Member of the Massachusetts Governor's Council from the 4th district
- Incumbent
- Assumed office January 7, 1993
- Preceded by: Peter Eleey

Member of the Massachusetts Governor's Council from the 2nd district
- In office January 2, 1985 – January 2, 1991
- Preceded by: Robert Casey
- Succeeded by: Michael Murphy

Personal details
- Born: November 6, 1952 (age 72) Boston, Massachusetts, U.S.
- Political party: Democratic
- Relatives: Christopher A. Iannella (father)
- Education: Boston College (BA) Suffolk University (JD)

= Christopher Iannella Jr. =

American lawyer

Christopher A. Iannella Jr. (born November 6, 1952) is an American attorney and politician, currently serving as a member of the Massachusetts Governor's Council.

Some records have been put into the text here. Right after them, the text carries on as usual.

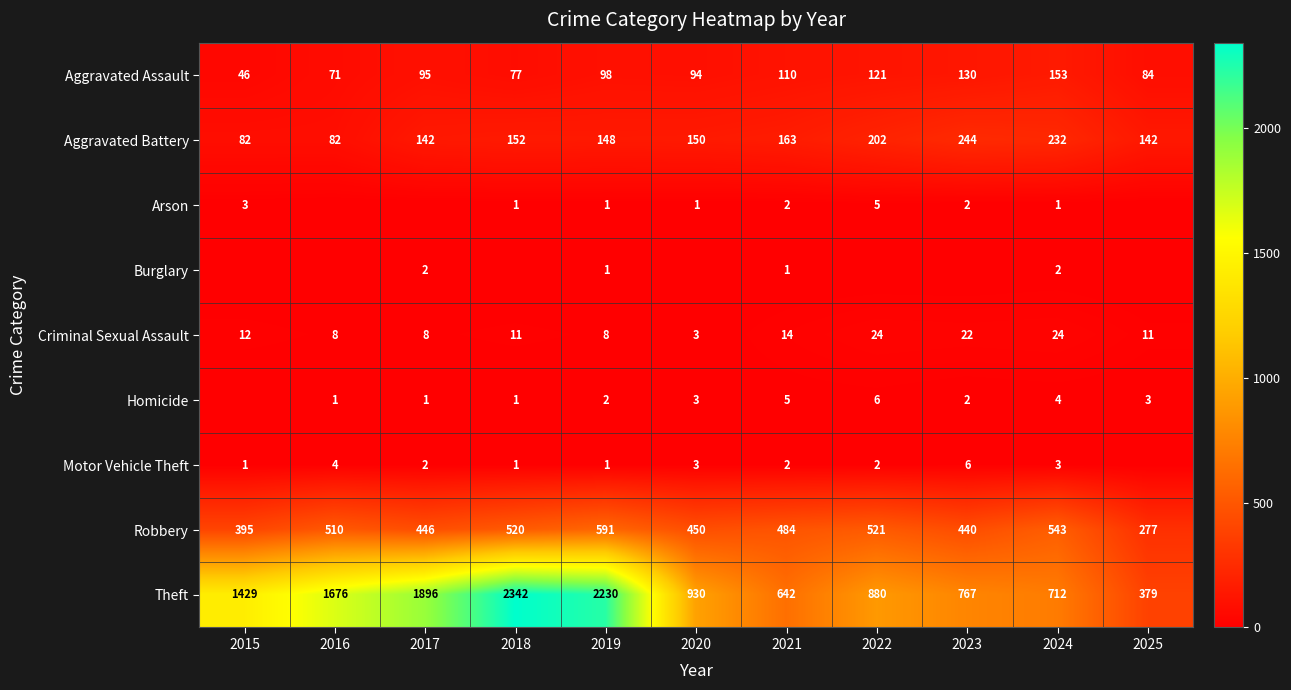

How many values in the Theft series are below 930?

5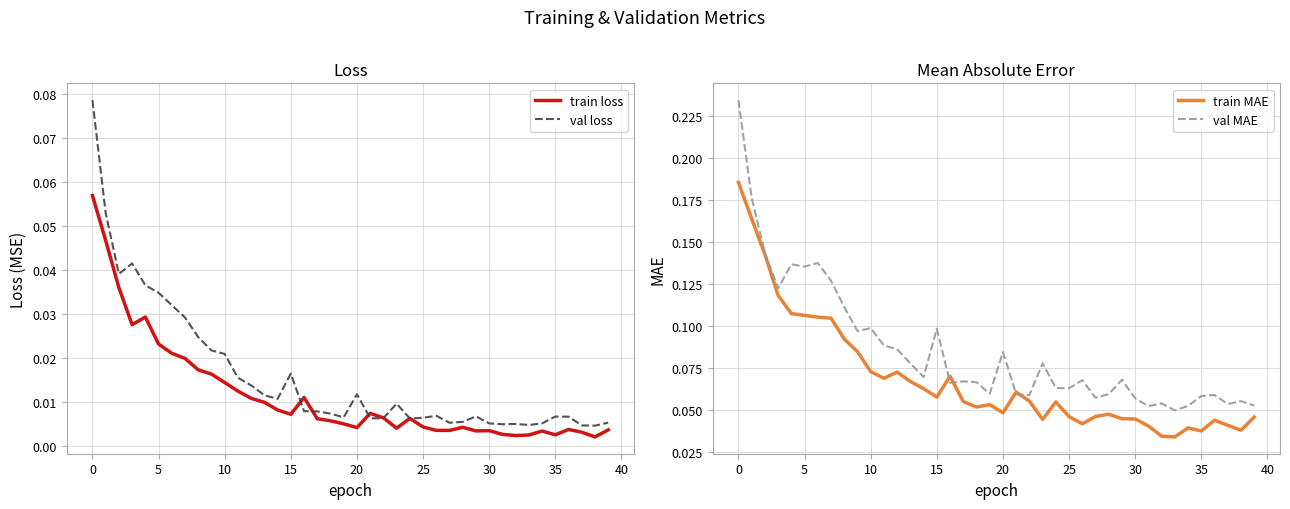

What is the sum of all val MAE values?

3.4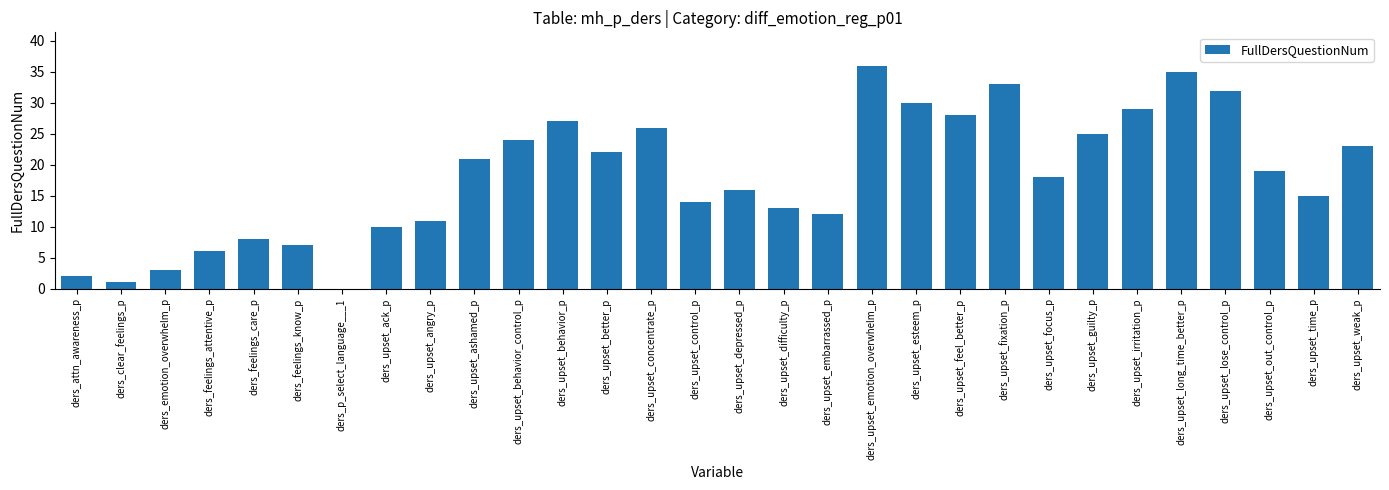

Is it true that the value at ders_feelings_know_p is 4?

False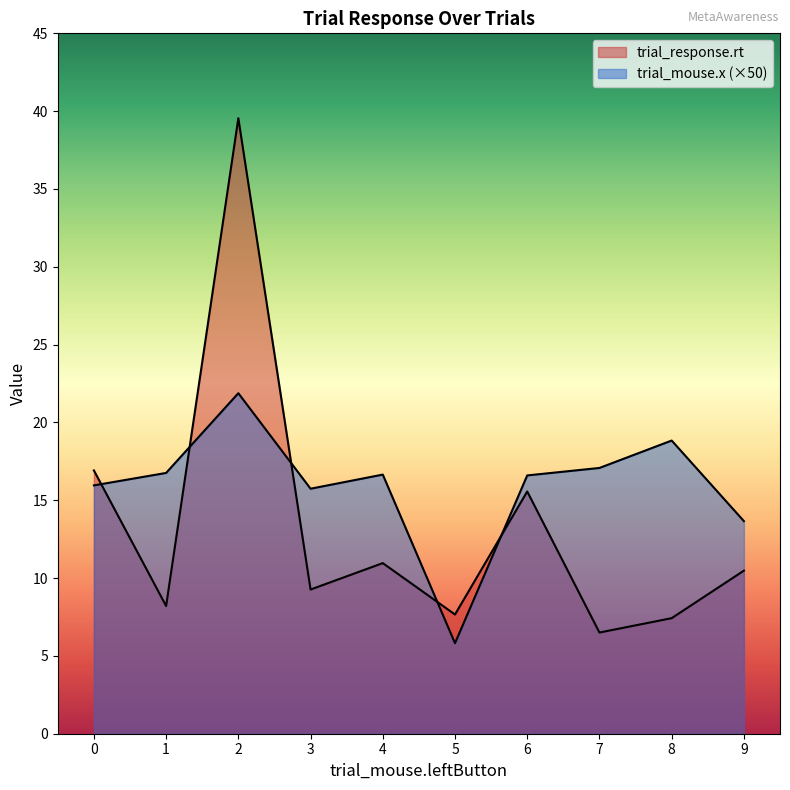

Which series has the widest spread of values?

trial_response.rt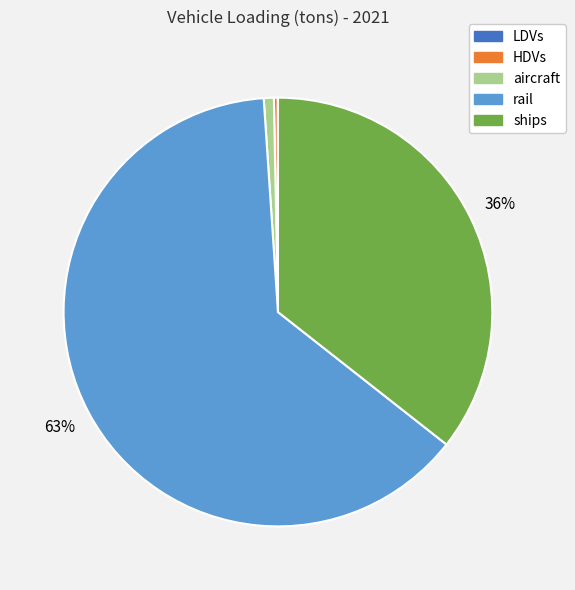

To the nearest percent, what is the average slice percentage?

20%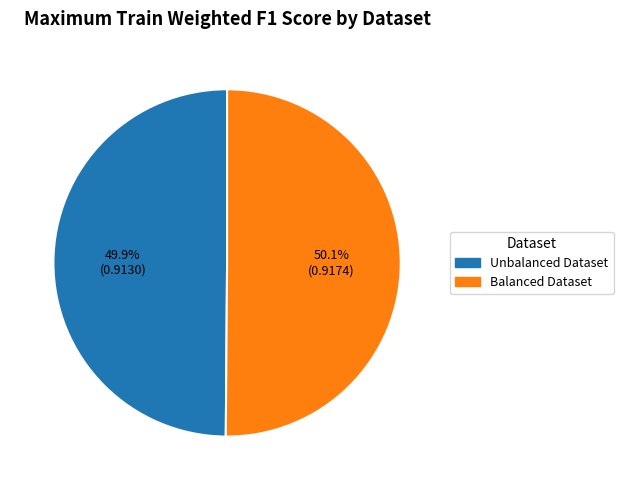

Do Unbalanced Dataset and Balanced Dataset together represent more than half of the pie?

Yes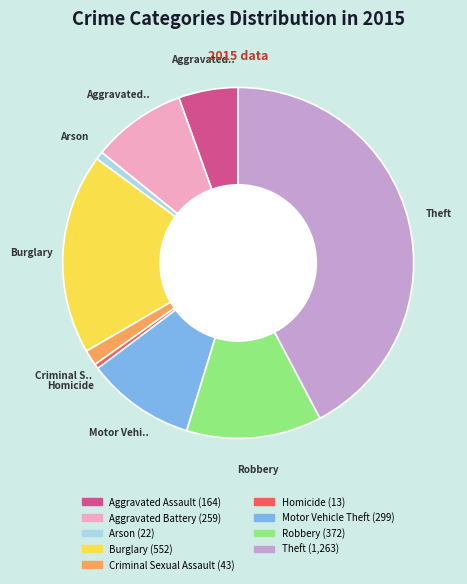

Which slice is the largest?

Theft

== Early life and education ==
Iannella was born in Boston, Massachusetts. He graduated from Boston College and Suffolk University Law School.

== Career ==
After graduating from law school, Iannella practiced law in Boston. He served as a member of the Massachusetts Governor's Council from 1985 to 1990 and again starting in 1993. Iannella is a Democrat.

== Personal life ==
Iannella's father, Christopher A. Iannella, served in the Massachusetts General Court and the Boston City Council.